As soon as the line containing "middle dip: (187, 85)" appears in the material below, start returning lines exactly, and end with the line containing "pinky tip: (215, 105)".

**Listed entries**:
——————————
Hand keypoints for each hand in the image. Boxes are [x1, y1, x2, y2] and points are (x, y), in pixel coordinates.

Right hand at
——————————
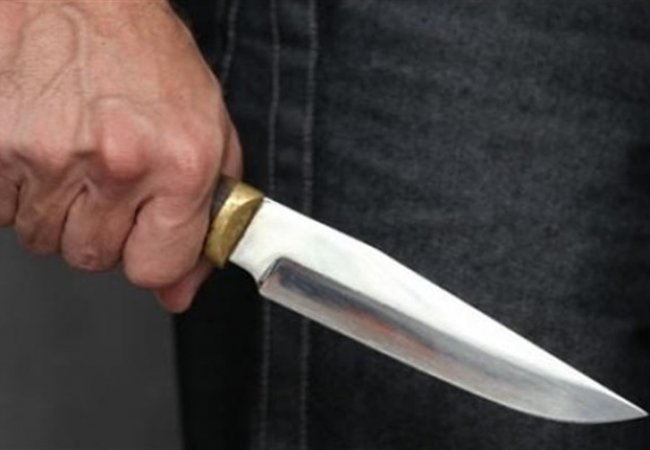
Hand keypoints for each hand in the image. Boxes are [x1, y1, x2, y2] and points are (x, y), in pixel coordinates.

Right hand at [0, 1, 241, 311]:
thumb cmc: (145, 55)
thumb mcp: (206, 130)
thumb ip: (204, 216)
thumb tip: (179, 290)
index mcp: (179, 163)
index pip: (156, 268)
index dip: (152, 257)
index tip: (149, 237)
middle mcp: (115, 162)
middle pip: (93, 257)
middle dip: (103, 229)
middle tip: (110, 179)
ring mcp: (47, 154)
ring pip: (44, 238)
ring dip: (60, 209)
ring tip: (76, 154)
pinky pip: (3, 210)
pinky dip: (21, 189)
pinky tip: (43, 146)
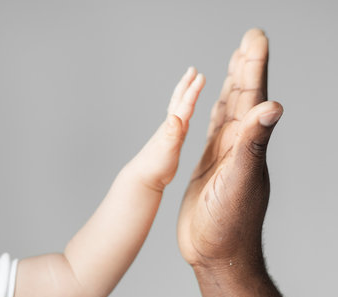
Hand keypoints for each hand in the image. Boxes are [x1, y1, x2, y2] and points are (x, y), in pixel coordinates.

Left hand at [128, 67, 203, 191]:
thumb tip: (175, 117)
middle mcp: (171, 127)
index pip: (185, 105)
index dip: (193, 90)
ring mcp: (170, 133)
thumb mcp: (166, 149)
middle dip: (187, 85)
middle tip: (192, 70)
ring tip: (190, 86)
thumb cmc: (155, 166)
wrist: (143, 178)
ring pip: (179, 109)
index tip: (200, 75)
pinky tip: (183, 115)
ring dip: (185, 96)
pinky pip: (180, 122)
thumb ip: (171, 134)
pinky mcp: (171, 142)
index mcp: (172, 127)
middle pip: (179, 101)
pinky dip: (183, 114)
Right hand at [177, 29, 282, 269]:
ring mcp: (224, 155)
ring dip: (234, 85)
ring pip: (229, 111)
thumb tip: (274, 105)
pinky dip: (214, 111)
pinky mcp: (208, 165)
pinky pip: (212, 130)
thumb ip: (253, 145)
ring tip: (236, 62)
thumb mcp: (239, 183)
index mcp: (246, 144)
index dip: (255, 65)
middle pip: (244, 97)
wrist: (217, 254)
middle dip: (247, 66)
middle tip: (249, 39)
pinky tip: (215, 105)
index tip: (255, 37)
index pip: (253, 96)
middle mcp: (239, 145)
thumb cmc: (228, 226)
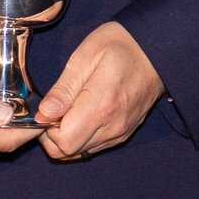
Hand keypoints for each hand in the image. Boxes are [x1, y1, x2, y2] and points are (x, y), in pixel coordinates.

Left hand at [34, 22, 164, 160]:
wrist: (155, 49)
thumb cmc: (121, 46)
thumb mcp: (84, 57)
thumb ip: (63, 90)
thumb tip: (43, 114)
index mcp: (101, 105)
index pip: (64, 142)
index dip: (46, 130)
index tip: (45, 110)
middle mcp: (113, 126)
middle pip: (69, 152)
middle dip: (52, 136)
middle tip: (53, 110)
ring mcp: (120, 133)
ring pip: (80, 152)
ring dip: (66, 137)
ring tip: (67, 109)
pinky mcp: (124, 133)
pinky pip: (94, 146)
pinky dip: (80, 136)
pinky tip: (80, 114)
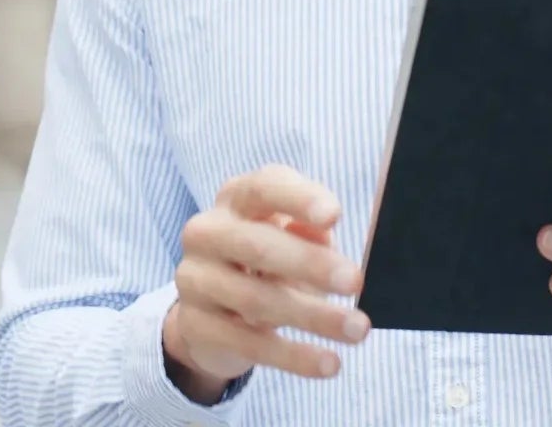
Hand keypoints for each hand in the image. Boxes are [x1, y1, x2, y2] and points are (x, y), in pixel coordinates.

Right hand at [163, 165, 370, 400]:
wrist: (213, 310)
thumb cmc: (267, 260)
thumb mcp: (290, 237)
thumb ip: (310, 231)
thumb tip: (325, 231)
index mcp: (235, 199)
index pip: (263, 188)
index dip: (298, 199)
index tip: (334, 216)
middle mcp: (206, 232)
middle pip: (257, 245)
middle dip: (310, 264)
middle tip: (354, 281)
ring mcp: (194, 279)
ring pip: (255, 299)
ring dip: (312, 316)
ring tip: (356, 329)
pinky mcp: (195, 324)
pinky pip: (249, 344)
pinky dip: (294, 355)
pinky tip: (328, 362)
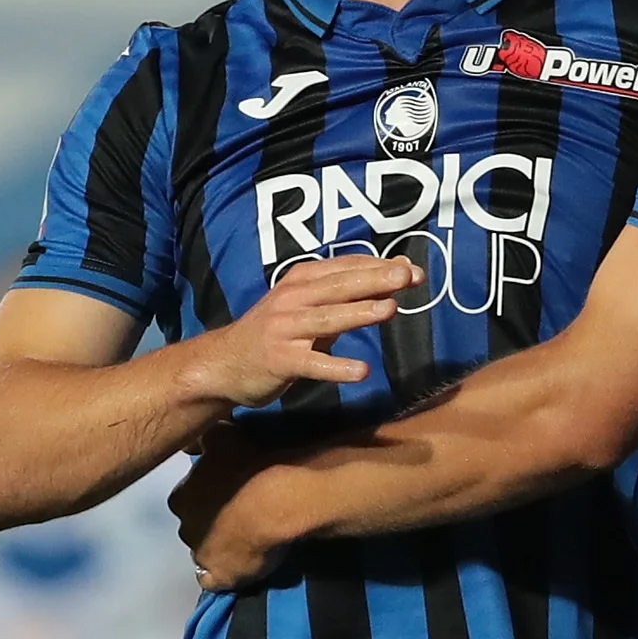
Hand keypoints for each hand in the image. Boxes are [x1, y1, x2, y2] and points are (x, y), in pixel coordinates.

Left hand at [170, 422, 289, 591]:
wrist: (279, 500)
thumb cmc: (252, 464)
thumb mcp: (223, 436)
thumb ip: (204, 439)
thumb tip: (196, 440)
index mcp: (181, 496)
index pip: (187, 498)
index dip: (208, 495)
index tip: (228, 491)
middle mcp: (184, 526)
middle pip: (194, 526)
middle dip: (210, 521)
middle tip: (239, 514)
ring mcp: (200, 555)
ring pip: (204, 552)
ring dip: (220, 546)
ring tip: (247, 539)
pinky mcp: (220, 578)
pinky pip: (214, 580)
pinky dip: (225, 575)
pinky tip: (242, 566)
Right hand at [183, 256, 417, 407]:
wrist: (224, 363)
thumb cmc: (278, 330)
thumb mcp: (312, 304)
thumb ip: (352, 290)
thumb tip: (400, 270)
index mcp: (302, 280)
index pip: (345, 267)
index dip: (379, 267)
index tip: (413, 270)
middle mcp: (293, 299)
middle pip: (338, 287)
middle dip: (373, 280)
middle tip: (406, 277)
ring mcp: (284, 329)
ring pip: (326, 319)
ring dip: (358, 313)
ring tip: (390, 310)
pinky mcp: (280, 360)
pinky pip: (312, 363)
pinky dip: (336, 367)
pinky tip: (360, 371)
——————————
**Written response**:
middle dip: (187, 85)
middle tip: (192, 70)
ring tip: (190, 86)
thumb cmc: (155, 166)
wrist: (143, 178)
ring pip: (179, 109)
index tip: (200, 75)
pinky tip: (183, 115)
ring dip: (185, 96)
pinky pip: (180, 122)
thumb ip: (171, 134)
pinky mcp: (171, 142)
index mcp: (172, 127)
middle pip: (179, 101)
pinky dip: (183, 114)
Right hand at [177, 29, 282, 269]:
ring mcp: (224, 155)
ring dip: (234, 85)
ring pip: (229, 111)
thumb tip: (274, 105)
pinky dip: (214, 111)
pinky mcp: (208, 165)
pinky pip: (212, 130)
thumb ip: (253, 145)
ring tip: (236, 62)
thumb mcp: (239, 183)
index mcp: (246, 144)
index dip: (255, 65)
middle pip: (244, 97)
wrist: (217, 254)
middle dip: (247, 66)
middle tip: (249, 39)
pinky tip: (215, 105)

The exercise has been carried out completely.